According to SourceWatch, a project of the Center for Media & Democracy, the brothers are "leading contributors to the Koch family foundations, which supports a network of Conservative organizations and think tanks, including Citizens for a Sound Economy, the Manhattan Institute the Heartland Institute, and the Democratic Leadership Council."
Charles Koch co-founded the Cato Institute in 1977, while David helped launch Citizens for a Sound Economy in 1986.

This is no less stunning than if Scaife or the Coors family were funding the DLC. So do the Kochs just throw money at the DLC -- as long as the Council supports a free-market" (i.e. unrestricted/unregulated corporate power) agenda that the Kochs generally agree with. Or is it more than just that -- does this really buttress what Greens and other disaffected liberals contend -- that the DNC has just become a party of "Republicrats", thanks especially to the DLC? They would say that corporate backers like the rightwing/libertarian Kochs have co-opted the Democratic establishment -- a hostile takeover of (what was once) the opposition.
A Washington Post interview with Thomas Frank, author of "What's the Matter with Kansas?", touches on this question.
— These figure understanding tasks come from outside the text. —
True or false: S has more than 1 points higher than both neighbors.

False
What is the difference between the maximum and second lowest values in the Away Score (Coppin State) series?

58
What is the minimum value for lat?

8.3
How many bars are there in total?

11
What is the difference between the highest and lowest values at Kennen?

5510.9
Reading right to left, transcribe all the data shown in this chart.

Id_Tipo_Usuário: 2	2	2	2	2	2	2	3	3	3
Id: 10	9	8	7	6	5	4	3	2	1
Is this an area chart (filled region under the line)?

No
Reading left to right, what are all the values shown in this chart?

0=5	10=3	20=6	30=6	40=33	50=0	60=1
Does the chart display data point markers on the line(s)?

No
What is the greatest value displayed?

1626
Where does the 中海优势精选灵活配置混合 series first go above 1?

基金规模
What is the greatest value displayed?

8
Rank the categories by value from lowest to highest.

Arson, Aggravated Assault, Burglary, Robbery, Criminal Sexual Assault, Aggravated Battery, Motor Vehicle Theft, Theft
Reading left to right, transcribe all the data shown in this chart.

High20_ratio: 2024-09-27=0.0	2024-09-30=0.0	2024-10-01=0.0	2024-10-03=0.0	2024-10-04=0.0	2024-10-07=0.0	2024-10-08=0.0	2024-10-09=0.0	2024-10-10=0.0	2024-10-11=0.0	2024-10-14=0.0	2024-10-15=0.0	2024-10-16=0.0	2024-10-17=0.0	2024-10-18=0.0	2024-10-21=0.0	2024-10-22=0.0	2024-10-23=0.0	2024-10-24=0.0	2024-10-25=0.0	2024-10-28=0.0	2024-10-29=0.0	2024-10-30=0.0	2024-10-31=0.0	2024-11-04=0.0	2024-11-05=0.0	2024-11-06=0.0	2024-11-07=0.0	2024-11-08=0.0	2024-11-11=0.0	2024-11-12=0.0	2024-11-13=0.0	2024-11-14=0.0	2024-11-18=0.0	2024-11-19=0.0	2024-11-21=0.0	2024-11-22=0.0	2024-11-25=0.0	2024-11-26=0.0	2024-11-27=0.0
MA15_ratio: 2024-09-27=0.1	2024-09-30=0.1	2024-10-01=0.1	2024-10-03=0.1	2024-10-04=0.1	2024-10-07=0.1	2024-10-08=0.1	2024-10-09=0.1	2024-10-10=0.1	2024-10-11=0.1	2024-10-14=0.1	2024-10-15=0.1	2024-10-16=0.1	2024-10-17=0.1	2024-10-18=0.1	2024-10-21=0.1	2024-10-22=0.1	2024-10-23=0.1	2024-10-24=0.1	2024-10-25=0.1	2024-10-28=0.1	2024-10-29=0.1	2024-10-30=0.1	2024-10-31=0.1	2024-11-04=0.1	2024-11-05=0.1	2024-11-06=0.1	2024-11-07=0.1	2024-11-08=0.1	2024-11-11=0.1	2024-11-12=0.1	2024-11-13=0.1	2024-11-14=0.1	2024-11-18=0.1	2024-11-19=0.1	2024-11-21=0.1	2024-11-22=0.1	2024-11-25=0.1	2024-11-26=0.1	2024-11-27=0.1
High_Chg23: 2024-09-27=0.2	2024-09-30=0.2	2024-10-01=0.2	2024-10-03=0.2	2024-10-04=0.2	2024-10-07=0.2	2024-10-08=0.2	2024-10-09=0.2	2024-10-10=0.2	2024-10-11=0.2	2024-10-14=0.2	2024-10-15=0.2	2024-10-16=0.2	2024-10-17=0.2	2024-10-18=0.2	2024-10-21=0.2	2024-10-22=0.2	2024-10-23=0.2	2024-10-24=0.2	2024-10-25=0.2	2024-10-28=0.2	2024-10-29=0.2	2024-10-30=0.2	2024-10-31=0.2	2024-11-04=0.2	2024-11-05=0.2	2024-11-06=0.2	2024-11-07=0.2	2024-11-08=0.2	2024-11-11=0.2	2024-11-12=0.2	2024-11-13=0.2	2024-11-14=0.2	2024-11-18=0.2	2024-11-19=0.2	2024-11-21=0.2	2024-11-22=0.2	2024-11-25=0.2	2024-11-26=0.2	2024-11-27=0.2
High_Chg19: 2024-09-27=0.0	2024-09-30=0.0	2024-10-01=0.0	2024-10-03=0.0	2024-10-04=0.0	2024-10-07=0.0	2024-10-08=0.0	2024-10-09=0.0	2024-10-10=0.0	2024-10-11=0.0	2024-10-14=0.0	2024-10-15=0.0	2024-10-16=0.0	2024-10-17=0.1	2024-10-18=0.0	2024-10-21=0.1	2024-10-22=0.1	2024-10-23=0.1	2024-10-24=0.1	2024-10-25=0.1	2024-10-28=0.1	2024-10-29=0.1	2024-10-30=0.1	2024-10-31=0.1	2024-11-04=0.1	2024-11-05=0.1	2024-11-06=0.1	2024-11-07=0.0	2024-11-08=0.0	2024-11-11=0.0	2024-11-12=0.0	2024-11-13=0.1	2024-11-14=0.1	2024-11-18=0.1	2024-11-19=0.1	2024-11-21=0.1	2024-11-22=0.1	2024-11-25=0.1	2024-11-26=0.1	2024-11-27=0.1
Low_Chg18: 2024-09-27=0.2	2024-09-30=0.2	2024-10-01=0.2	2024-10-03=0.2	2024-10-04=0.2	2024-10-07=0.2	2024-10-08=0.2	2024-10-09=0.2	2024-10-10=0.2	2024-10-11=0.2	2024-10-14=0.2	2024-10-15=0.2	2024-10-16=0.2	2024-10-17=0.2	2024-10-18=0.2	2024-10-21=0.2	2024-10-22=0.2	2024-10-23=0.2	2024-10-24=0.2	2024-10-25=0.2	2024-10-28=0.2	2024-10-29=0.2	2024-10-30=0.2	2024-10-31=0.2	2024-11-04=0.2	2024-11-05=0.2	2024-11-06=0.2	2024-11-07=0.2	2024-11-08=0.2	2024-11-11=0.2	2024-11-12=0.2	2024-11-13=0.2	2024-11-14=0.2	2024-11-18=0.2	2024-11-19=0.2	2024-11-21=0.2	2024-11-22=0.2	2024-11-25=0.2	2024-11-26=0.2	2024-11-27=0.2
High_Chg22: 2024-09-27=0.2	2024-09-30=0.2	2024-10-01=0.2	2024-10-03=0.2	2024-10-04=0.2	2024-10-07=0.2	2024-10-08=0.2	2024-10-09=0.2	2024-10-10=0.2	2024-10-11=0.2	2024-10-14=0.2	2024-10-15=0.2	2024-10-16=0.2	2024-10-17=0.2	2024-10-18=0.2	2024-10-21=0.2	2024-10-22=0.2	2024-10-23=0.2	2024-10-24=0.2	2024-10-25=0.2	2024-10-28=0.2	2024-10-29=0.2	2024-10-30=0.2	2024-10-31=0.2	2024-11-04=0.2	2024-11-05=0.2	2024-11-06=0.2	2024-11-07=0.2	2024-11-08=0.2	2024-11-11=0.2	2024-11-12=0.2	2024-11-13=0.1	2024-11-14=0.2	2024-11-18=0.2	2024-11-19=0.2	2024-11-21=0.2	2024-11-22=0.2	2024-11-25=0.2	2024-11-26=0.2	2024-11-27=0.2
In the concluding chapter of "Kansas," Frank assigns "a large part of the blame for the backlash phenomenon" to the "criminal stupidity" of the Democratic Party in abandoning its commitment to labor and economic justice in pursuit of white-collar votes and corporate contributions. The DLC in particular, he writes, thinks that "to collect the votes and -- more important -- the money of these coveted constituencies," Democrats must stand firm on issues like abortion rights while making "endless concessions on economic issues" such as NAFTA, welfare, privatization and deregulation. The result? Democrats become Tweedledum to the Republicans' Tweedledee on the laissez-faire economy, leaving their opponents free to woo blue-collar voters with backlash issues.